Work request:
Only one range belongs in the answer: the line holding "After each view, print" through the last line of the records, reproduced as is.

Information provided:

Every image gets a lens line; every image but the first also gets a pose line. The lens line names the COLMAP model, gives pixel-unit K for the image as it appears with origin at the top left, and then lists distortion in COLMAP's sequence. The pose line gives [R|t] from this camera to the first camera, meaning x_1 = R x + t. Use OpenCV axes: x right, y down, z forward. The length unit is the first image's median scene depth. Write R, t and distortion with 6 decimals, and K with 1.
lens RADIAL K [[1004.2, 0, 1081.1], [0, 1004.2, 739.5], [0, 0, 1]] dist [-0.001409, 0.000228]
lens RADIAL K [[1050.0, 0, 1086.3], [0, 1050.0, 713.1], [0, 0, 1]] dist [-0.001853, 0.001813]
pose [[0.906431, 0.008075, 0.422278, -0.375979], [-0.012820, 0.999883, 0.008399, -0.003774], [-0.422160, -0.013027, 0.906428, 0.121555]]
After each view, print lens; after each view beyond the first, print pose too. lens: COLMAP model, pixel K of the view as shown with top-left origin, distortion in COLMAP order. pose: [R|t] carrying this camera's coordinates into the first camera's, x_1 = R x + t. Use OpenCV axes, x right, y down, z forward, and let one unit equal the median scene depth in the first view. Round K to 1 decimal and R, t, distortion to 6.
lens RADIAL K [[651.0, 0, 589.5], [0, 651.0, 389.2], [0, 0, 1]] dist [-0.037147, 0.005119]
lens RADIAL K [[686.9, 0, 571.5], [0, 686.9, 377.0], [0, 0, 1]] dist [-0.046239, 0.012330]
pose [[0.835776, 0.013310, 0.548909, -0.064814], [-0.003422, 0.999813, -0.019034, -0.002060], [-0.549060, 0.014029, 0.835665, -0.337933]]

Answer section:
After each view, print lens; after each view beyond the first, print pose too. lens: COLMAP model, pixel K of the view as shown with top-left origin, distortion in COLMAP order. pose: [R|t] carrying this camera's coordinates into the first camera's, x_1 = R x + t. Use OpenCV axes, x right, y down, z forward, and let one unit equal the median scene depth in the first view. Round K to 1 decimal and R, t, distortion to 6.
lens RADIAL K [[651.0, 0, 589.5], [0, 651.0, 389.2], [0, 0, 1]] dist [-0.037147, 0.005119]
lens RADIAL K [[686.9, 0, 571.5], [0, 686.9, 377.0], [0, 0, 1]] dist [-0.046239, 0.012330]
pose [[0.835776, 0.013310, 0.548909, -0.064814], [-0.003422, 0.999813, -0.019034, -0.002060], [-0.549060, 0.014029, 0.835665, -0.337933]]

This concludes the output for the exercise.